Last October, a University of California, Berkeley, team headed down to the Arizona desert, plopped their newest prototype water harvester into the backyard of a tract home and started sucking water out of the air without any power other than sunlight.
The successful field test of their larger, next-generation harvester proved what the team had predicted earlier in 2017: that the water harvester can extract drinkable water every day/night cycle at very low humidity and at low cost, making it ideal for people living in arid, water-starved areas of the world.

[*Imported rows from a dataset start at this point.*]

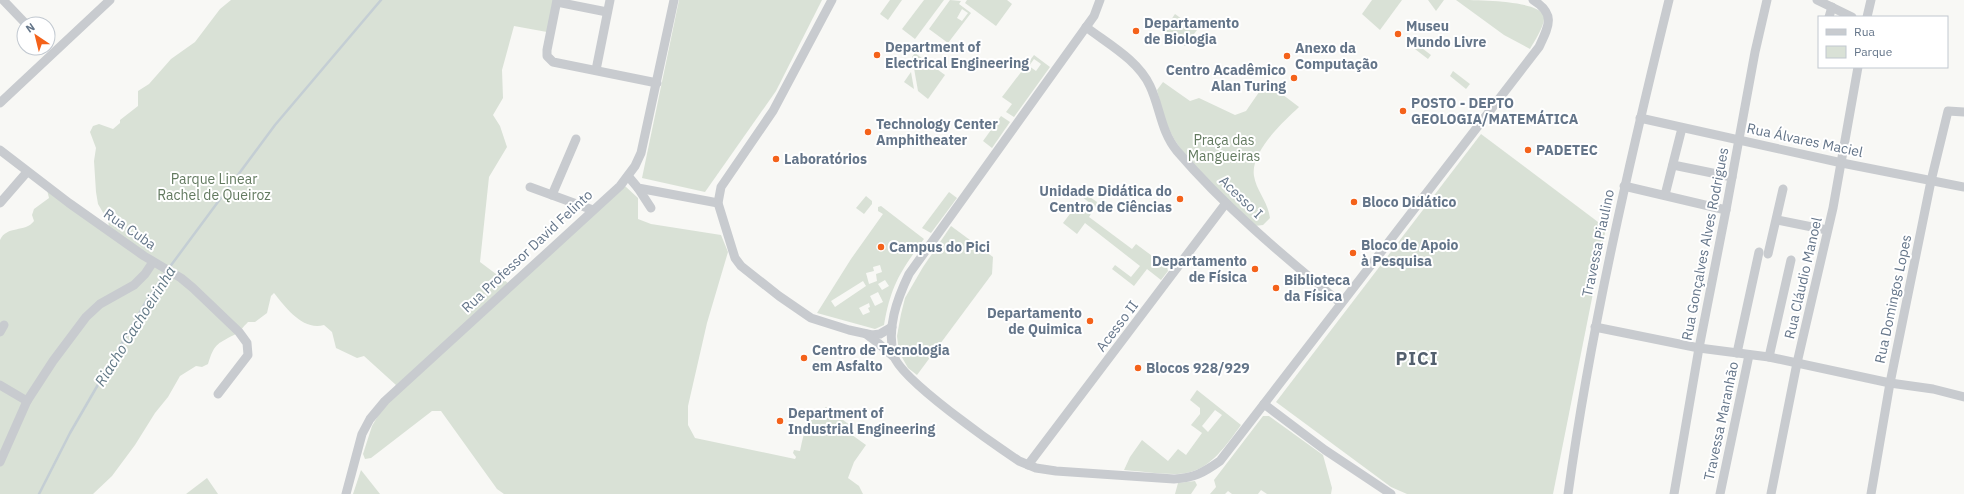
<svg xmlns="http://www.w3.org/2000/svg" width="1964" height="494" font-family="'IBM Plex Sans',sans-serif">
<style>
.green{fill:#d9e1d6;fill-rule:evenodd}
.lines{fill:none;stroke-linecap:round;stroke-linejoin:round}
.stream{stroke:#c4ced4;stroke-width:2.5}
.minor{stroke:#c8cbcf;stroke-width:9}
.poi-dot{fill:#f4621a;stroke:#fff;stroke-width:1.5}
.labels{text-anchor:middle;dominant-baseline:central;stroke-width:4;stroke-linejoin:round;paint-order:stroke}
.poi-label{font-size:14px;font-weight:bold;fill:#647589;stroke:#fff;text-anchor:start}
.park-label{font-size:14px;fill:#637a60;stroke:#fff}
.street-label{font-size:14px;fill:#647589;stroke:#fff}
.water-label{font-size:15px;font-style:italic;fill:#607785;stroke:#fff}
.district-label{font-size:18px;font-weight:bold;letter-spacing:1px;fill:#535f6e;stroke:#fff}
</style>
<rect width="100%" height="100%" fill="#f8f8f5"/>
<g class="green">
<path d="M231,0H553L547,32L514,26L502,70L503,98L493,115L500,126L507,147L489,177L480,262L508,283L625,186L638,198V219L651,224L721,235L728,252L707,323L688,406V425L695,438L795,459L796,457L793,453L794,450L800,451C805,428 806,422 826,407L851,426L848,432L866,445L854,462L848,478L859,486L863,494H504L497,489L441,411H432L371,458L365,459L363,454L372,426L396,385L364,356L357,358L336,348L332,332L324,325C303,331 286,308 274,293L271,296L267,313L255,322H248C243,327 239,333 234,335C216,344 214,345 208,364L202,367L196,366L180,376L168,397L155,413L135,445L112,476L93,494H0V240C7,225 25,233 34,221L32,215L34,209L49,198L47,190L109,227L108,221L98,204L96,192L94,161L96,148L90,132L93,126L99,124L113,129L120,123V120L138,106V91L149,84L171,59L195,42L220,9Z"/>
<path d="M679,0H822L776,91L705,192L642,178Z"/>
<path d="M890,0H902L888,20L880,14Z"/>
<path d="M924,0H944L915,39L902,29Z"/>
<path d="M950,0L961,1L959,4L971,13L948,43L929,29ZM962,9L968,13L962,21L957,18Z"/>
<path d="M967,0H1007L1012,4L996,26L965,3Z"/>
<path d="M1372,0H1402L1380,30L1362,14Z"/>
<path d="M1428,0H1444L1436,11Z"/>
<path d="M1456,0C1475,0 1536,0 1544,15C1546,24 1534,42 1530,49L1504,35Z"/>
<path d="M1175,14L1197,30L1185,46L1164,30Z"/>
<path d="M1414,42L1431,55L1428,59L1411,46Z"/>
<path d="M915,53L945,75L928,99L918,91L912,57Z"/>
<path d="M1034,55L1050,67L1014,117L1006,112L1012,104L1002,97ZM1034,59L1041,64L1036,71L1029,66Z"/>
<path d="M1453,71L1470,84L1466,89L1450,76Z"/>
<path d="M911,72L914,89L904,82Z"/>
<path d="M1163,82L1190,101L1199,98L1235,115L1246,111L1266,82L1299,107C1283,122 1250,152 1254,176C1256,189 1266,200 1269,213L1270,218L1263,225L1255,226C1229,201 1186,164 1171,133C1164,120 1161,105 1157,90Z"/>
<path d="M1001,116L1010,122L992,148L983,141Z"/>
<path d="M1481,134L1606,228L1553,494H1407L1391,487L1276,402Z"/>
<path d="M949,192L957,198L931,233L922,228Z"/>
<path d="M1084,193L1097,202L1096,208L1081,196Z"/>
<path d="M866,196L872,201V204L864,214L856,208Z"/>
<path d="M1079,202L1092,212L1089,217L1132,249L1136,244L1167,267L1168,271L1161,280L1147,269L1134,286L1112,269L1115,265L1131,277L1140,266L1085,223L1077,234L1063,223Z"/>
<path d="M881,206L924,239C900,272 891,285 884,325L875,329L817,313L851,259L883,214L878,211V207ZM880,265L882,272L876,274L877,281L869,284L866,273L874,271L873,267ZM885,280L889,286L882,290L878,284ZM863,281L866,286L835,307L831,301ZM878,292L883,302L875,306L870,296ZM869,303L870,307L868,308L870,312L863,315L859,308Z"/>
<path d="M951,226L993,257L992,274L917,375L908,368L899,352L897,336L901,314L905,298L923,267Z"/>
<path d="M1197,390L1241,425C1227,444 1211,469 1186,473C1172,476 1139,471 1124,470L1130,457L1142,440L1168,461L1178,449L1186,455L1202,433L1191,425L1200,414V408L1190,400ZM1215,410L1222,415L1208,432L1202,426Z"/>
<path d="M1263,416H1269L1323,455L1332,488L1331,494H1267L1261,490L1258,494H1232L1228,491L1225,494H1210L1216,487L1214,480Z"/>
<path d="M361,470L380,494H353Z"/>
<path d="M207,478L218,494H186Z"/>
<path d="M1195,481L1197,485L1191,494H1175L1178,483Z"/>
</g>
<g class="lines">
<g class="stream">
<path d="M169,268L275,125L381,0"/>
<path d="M39,494L70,433L147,300L166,272"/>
</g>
<g class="minor">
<path d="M3,0L26,24"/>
<path d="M557,0L547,50V56L553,62L657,83"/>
<path d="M832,0L773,111L721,187L718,203L735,258L741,266L779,296L811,318L849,330L872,335L880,334L892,327"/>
<path d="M1100,0L1094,16L909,274C897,299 886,329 894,356C901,380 995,445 1019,461L1036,468L1056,471L1174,479C1194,478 1203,473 1220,461L1539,47C1549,26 1556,14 1533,0"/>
<path d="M1817,0L1852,17"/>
<path d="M557,2L607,12"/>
<path d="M1829,17L1832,7"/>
<path d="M1867,17L1871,0"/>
<path d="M1086,27C1108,44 1138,60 1150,86C1160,107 1161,132 1177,151C1224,206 1281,254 1337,300"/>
<path d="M596,70L610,0"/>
<path d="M0,103L110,0"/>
<path d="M1640,118L1842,163L1964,187"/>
<path d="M0,150L69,203L144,256L181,278L193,288L239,332L247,343L248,355L218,394"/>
<path d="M1673,165L1732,177"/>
<path d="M628,176L638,188L718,203"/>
<path d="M1624,186L1726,210"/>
<path d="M530,187L593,210"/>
<path d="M638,188L651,208"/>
<path d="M552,195L576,139"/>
<path d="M1665,195L1682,128"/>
<path d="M0,203L27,172"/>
<path d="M1777,220L1827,230"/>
<path d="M1768,254L1783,189"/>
<path d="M1595,327L1699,348L1769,357L1890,383L1933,389L1964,397"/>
<path d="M0,332L4,325"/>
<path d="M866,334L878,343L894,357"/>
<path d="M1737,353L1759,252"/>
<path d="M1769,357L1791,260"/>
<path d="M0,385L27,401"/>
<path d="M1264,404L1325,450L1391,494"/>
<path d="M0,462L27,401L53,361L86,317L100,304L134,285L145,274L153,262"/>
<path d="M1028,465L1226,203"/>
<path d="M346,494L362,434L370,419L385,401L620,186L635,166L641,153L674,0"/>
<path d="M1568,494C1591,327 1629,163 1669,0"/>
<path d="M1674,494L1699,348L1726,210L1755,52L1767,0"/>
<path d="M1720,494L1749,355"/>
<path d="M1771,494L1797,363L1833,208L1858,67"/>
<path d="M1871,494L1890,383L1931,181L1948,111L1964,112"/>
</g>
</g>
<g class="poi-dot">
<circle cx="1136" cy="31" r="4"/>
<circle cx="1398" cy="34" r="4"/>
<circle cx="877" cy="55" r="4"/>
<circle cx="1287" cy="56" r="4"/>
<circle cx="1294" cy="78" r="4"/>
<circle cx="1403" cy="111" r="4"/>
<circle cx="868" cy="132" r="4"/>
<circle cx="1528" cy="150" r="4"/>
<circle cx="776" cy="159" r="4"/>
<circle cx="1180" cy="199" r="4"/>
<circle cx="1354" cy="202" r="4"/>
<circle cx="881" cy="247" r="4"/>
<circle cx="1353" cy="253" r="4"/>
<circle cx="1255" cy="269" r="4"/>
<circle cx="1276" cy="288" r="4"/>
<circle cx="1090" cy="321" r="4"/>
<circle cx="804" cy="358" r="4"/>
<circle cx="1138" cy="368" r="4"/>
<circle cx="780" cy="421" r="4"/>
</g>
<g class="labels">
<g class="poi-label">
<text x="1144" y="23">Departamento<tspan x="1144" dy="16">de Biologia</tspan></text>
<text x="1406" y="26">Museu<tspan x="1406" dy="16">Mundo Livre</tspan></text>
<text x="885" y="47">Department of<tspan x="885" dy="16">Electrical Engineering</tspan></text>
<text x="1295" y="48">Anexo da<tspan x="1295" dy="16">Computação</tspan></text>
<text x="1286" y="70" text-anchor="end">Centro Acadêmico<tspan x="1286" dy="16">Alan Turing</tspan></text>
<text x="1411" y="103">POSTO - DEPTO<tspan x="1411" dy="16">GEOLOGIA/MATEMÁTICA</tspan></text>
<text x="876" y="124">Technology Center<tspan x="876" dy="16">Amphitheater</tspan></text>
<text x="1536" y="150">PADETEC</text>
<text x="784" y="159">Laboratórios</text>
<text x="1172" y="191" text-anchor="end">Unidade Didática do<tspan x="1172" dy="16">Centro de Ciências</tspan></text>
<text x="1362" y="202">Bloco Didático</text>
<text x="1361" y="245">Bloco de Apoio<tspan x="1361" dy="16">à Pesquisa</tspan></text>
<text x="889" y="247">Campus do Pici</text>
<text x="1247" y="261" text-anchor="end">Departamento<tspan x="1247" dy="16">de Física</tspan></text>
<text x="1284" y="280">Biblioteca<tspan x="1284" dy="16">da Física</tspan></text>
<text x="1082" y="313" text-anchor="end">Departamento<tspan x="1082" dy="16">de Quimica</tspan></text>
<text x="812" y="350">Centro de Tecnologia<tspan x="812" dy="16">em Asfalto</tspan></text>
<text x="1146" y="368">Blocos 928/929</text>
<text x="788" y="413">Department of<tspan x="788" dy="16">Industrial Engineering</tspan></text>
</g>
<g class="park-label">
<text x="1224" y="140">Praça das<tspan x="1224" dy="16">Mangueiras</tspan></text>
<text x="214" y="179">Parque Linear<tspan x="214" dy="16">Rachel de Queiroz</tspan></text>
</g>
<g class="street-label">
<text transform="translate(1805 140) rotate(12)">Rua Álvares Maciel</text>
<text transform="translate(1241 197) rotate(44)">Acesso I</text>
<text transform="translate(130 229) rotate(35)">Rua Cuba</text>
<text transform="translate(1598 243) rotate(-78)">Travessa Piaulino</text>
<text transform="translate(1705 244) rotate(-79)">Rua Gonçalves Alves Rodrigues</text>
<text transform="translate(527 251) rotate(-43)">Rua Professor David Felinto</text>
<text transform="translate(1803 278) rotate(-77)">Rua Cláudio Manoel</text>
<text transform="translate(1893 299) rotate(-78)">Rua Domingos Lopes</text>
<text transform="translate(1117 326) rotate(-53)">Acesso II</text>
<text transform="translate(1721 421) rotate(-78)">Travessa Maranhão</text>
</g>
<g class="water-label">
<text transform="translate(135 326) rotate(-58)">Riacho Cachoeirinha</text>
</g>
<g class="district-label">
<text x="1417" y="358">PICI</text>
</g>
</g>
<rect x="1818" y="16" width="130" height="52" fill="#ffffff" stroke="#c1c8d0"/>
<rect x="1826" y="29" width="20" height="6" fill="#c8cbcf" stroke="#c1c8d0"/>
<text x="1854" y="36" font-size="12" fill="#647589">Rua</text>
<rect x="1826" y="46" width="20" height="12" fill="#d9e1d6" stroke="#c1c8d0"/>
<text x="1854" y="56" font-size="12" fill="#647589">Parque</text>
<g transform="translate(36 36) rotate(325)"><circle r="19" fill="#ffffff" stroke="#c1c8d0"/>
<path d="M0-3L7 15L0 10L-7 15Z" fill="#f4621a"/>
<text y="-6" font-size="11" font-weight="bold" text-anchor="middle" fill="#647589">N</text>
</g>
</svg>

“There is nothing like this,” said Omar Yaghi, who invented the technology underlying the harvester. “It operates at ambient temperature with ambient sunlight, and with no additional energy input you can collect water in the desert. This laboratory-to-desert journey allowed us to really turn water harvesting from an interesting phenomenon into a science.”
Yaghi, the James and Neeltje Tretter chair in chemistry at UC Berkeley and a faculty scientist at Lawrence Berkeley National Laboratory, and his team will report the results of the first field test of a water -collecting harvester in the June 8 issue of the journal Science Advances.
The trial in Scottsdale, where the relative humidity drops from a high of 40 percent at night to as low as 8 percent during the day, demonstrated that the harvester should be easy to scale up by simply adding more of the water absorber, a highly porous material called a metal-organic framework, or MOF. The researchers anticipate that with the current MOF (MOF-801), made from the expensive metal zirconium, they will ultimately be able to harvest about 200 milliliters (about 7 ounces) of water per kilogram (2.2 pounds) of MOF, or 3 ounces of water per pound.
But Yaghi also reports that he has created a new MOF based on aluminum, called MOF-303, that is at least 150 times cheaper and captures twice as much water in lab tests. This will enable a new generation of harvesters producing more than 400 ml (3 cups) of water per day from a kilogram of MOF, the equivalent of half a 12-ounce soda can per pound per day.
“There has been tremendous interest in commercializing this, and there are several startups already engaged in developing a commercial water-harvesting device,” Yaghi said. “The aluminum MOF is making this practical for water production, because it is cheap.”
Yaghi is also working with King Abdul Aziz City for Science and Technology in Riyadh, Saudi Arabia, and its president, Prince Dr. Turki Saud Mohammad Al Saud, on the technology as part of their joint research Center of Excellence for Nanomaterials and Clean Energy.